Eine akademische Ausbildung befähigt dazu, "Zusammenhänge zu überschauen und selbständig Ergebnisse zu entwickeln" (BAG 23. Mai 1979 - 4 AZR 576/77).

 

Volljuristin als Sachgebietsleiterin Regress bei einem Träger der Unfallversicherung

Wird eine Volljuristin als Sachgebietsleiterin eingesetzt, rechtfertigt das die Eingruppierung in die Entgeltgruppe E 13 TVöD nur dann, wenn ihr auch eine entsprechende Tätigkeit obliegt.

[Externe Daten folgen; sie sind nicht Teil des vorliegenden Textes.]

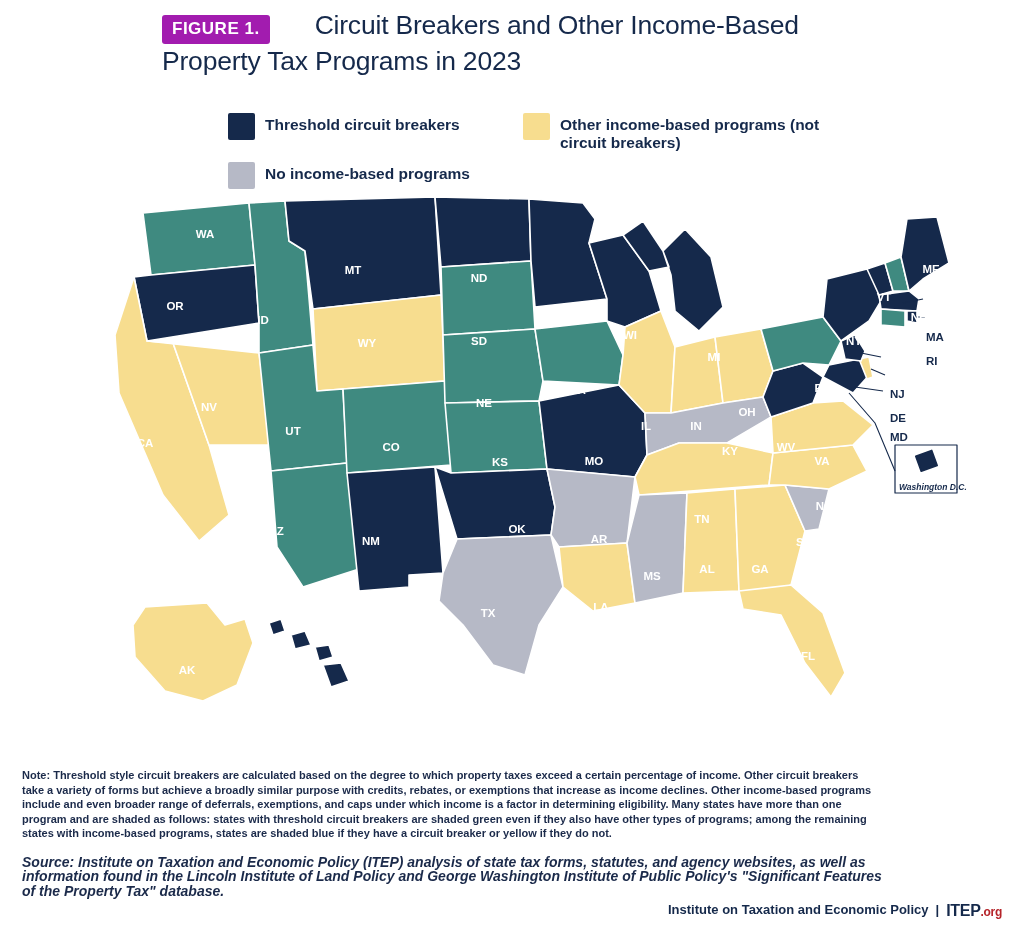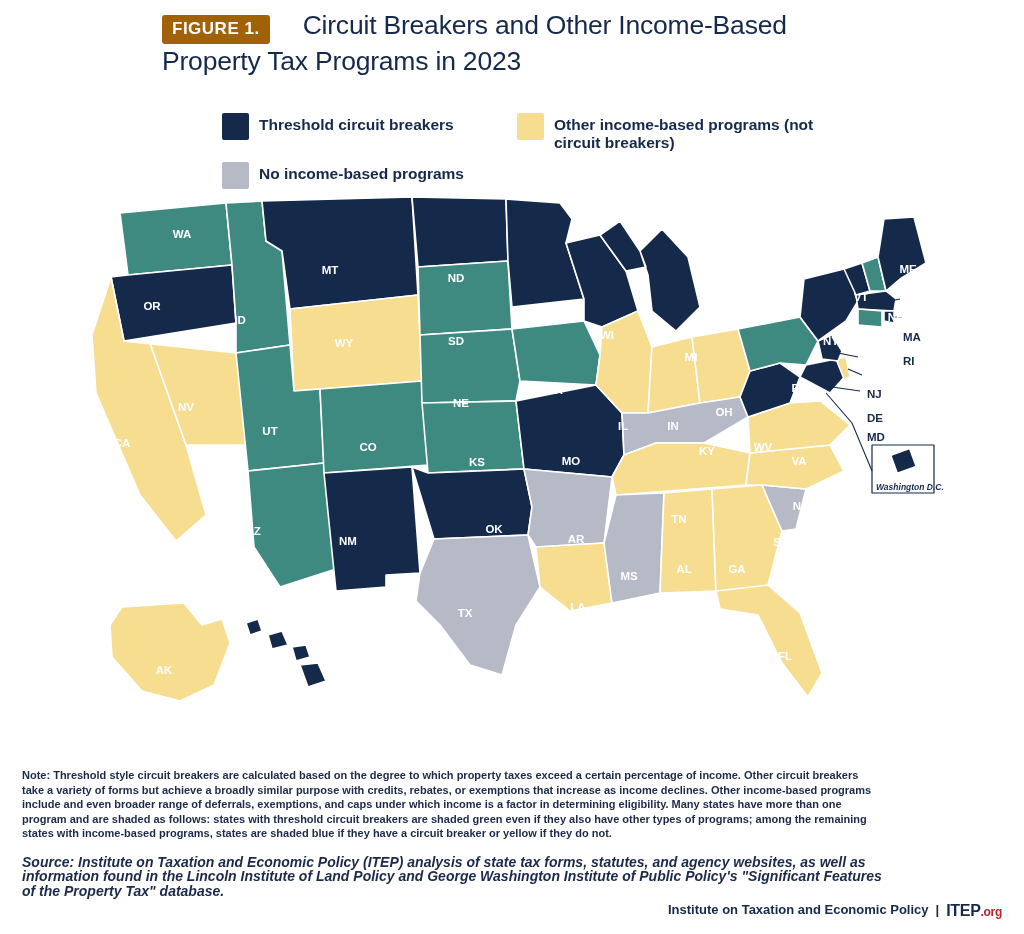--- a/index.html
+++ b/index.html
@@ -22,42 +22,42 @@
     width: 1024px;
     display: flex;
     justify-content: center;
   }
   .header-inner {
     width: 700px;
     position: relative;
   }
   .figure-badge {
     display: inline-block;
-    background: #a16207;
+    background: #a21caf;
     color: #ffffff;
     font-size: 17px;
     font-weight: bold;
     letter-spacing: 0.5px;
     padding: 4px 10px 5px 10px;
     border-radius: 3px;
     vertical-align: middle;
-    margin-right: 8px;
+    margin-right: 20px;
   }
   .figure-title {
     display: inline;
     font-size: 26.5px;
     font-weight: normal;
     color: #15294b;
     line-height: 34px;
     letter-spacing: -0.2px;
     margin-left: 25px;
   }
   .legend {
     position: absolute;
-    left: 222px;
+    left: 228px;
     top: 113px;
     width: 620px;
   }
   .legend-row {
     display: flex;
     margin-bottom: 10px;
   }
   .legend-item {
     display: flex;
     align-items: flex-start;
@@ -73,24 +73,25 @@
   .legend-label {
     font-size: 15.5px;
     font-weight: bold;
     color: #15294b;
     line-height: 18px;
     padding-top: 3px;
     max-width: 270px;
   }
   .map-wrap {
     position: absolute;
-    left: 0;
+    left: 8px;
     top: 195px;
     width: 808px;
     height: 560px;
+    padding-left: 15px;
   }
   .map-svg {
     display: block;
   }
   .state-label {
     font-size: 11.5px;
     font-weight: bold;
     fill: #ffffff;
     font-family: "Liberation Sans", sans-serif;
     text-anchor: middle;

Ein Dienstposten, der lediglich Fachkenntnisse auf einem begrenzten juristischen Teilgebiet erfordert, hat keinen akademischen Zuschnitt (BAG 10.10.1979 – 4 AZR 1029/ 77).

„Demnach fehlt es für die Stelle einer Sachgebietsleiterin Regress am akademischen Stellenzuschnitt, da der Dienstposten lediglich Fachkenntnisse auf einem begrenzten juristischen Teilgebiet erfordert.“ (Landesarbeitsgericht Mecklenburg-Vorpommern 21.03.2017, 2 Sa 229/16).

 

Voraussetzung einer abgeschlossenen wissenschaftlichen Hochschulbildung für die Eingruppierung (BAT-O/TV-L) einer IT-Sicherheitsbeauftragten

Das Tätigkeitsmerkmal „Angestellte mit abgeschlossener wissenschaftlicher Hochschulbildung und entsprechender Tätigkeit“ iSd. VergGr. IIa Fallgr. 1a der Anlage 1a zum BAT-O (heute EG 13 TVöD/ TV-L) setzt voraus, dass die von der Angestellten auszuübende Tätigkeit eine abgeschlossene wissenschaftliche Hochschulbildung erfordert und sie über eine entsprechende wissenschaftliche Hochschulbildung verfügt. Abzustellen ist dabei auf die konkreten, der Angestellten im Rahmen des Arbeitsvorgangs zugewiesenen Tätigkeiten, nicht darauf, welche Tätigkeiten typischerweise mit einer solchen Stelle verbunden sind (BAG 14.9.2016 – 4 AZR 964/13).